L'amministrazione di Scontrone ha espresso la propria ferma condanna per l'accaduto, sottolineando come la comunità non sia rappresentata da tali gesti di odio e vigliaccheria. Si confida nel lavoro delle autorità per identificare il responsabile e fare piena luce sull'episodio.
Solidarietà istituzionale e condanna del gesto
Il sindaco dell'Aquila e presidente di Anci Abruzzo, Pierluigi Biondi, ha espresso la sua più ferma condanna per l'atto intimidatorio nei confronti del consigliere Marino. Biondi ha definito il gesto vile e inquietante, sottolineando come debba essere respinto con determinazione da tutte le istituzioni.
Al consigliere Marino è giunta la piena solidarietà personale e istituzionale da parte del sindaco dell'Aquila. Biondi ha inoltre espresso vicinanza al sindaco di Scontrone, Francesco Melone, all'amministrazione comunale e all'intera comunità.
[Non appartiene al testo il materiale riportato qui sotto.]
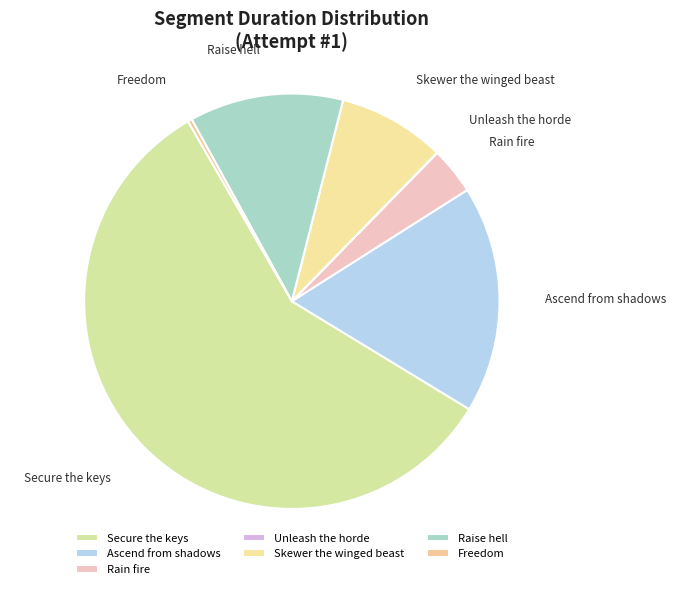

What is the largest slice in the pie chart?

Secure the keys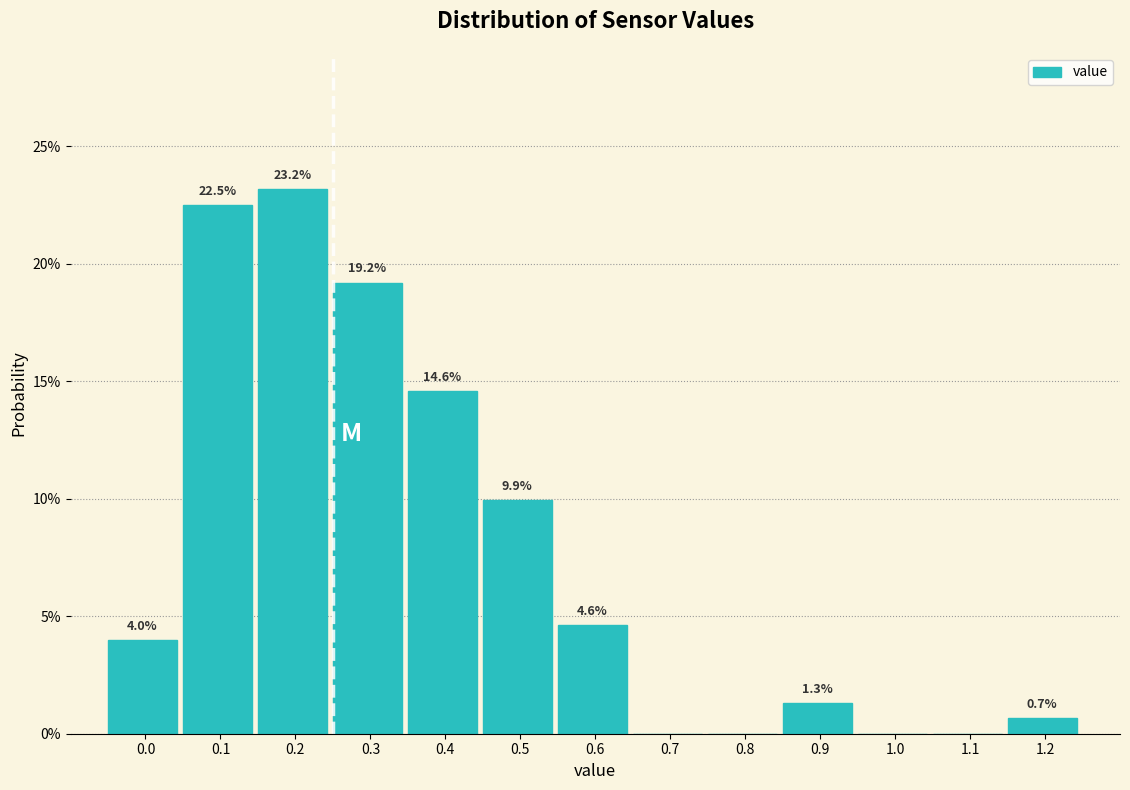

Are the bars horizontal?

No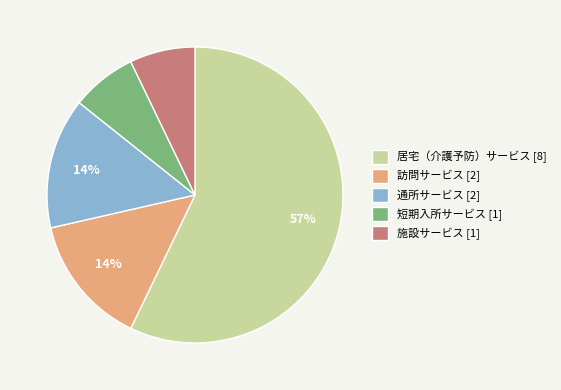

The 施設サービス [1] slice represents 1% of the pie. True or false?

False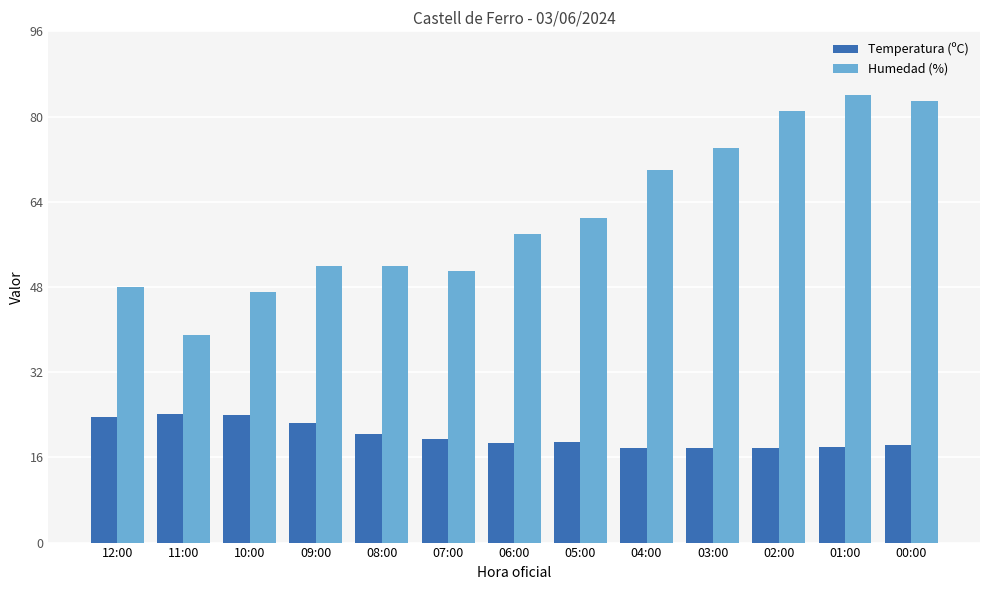

What are all the series names shown in the legend?

Temperatura (ºC), Humedad (%)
La democrazia minacciata dall'intimidazione
Biondi ha evidenziato come gli amministratori locali svolgano il proprio ruolo con spirito di servizio e dedizione. Le minacce e le intimidazioni, ha aggiunto, rappresentano atti gravissimi che colpiscono non solo i diretti interessati, ma anche il libero esercizio della funzione pubblica e la qualità della democrazia.
L'episodio a Scontrone solleva interrogativi sulla sicurezza degli amministratori locali e sulla necessità di contrastare ogni forma di intimidazione volta a minare il dibattito democratico e il servizio pubblico.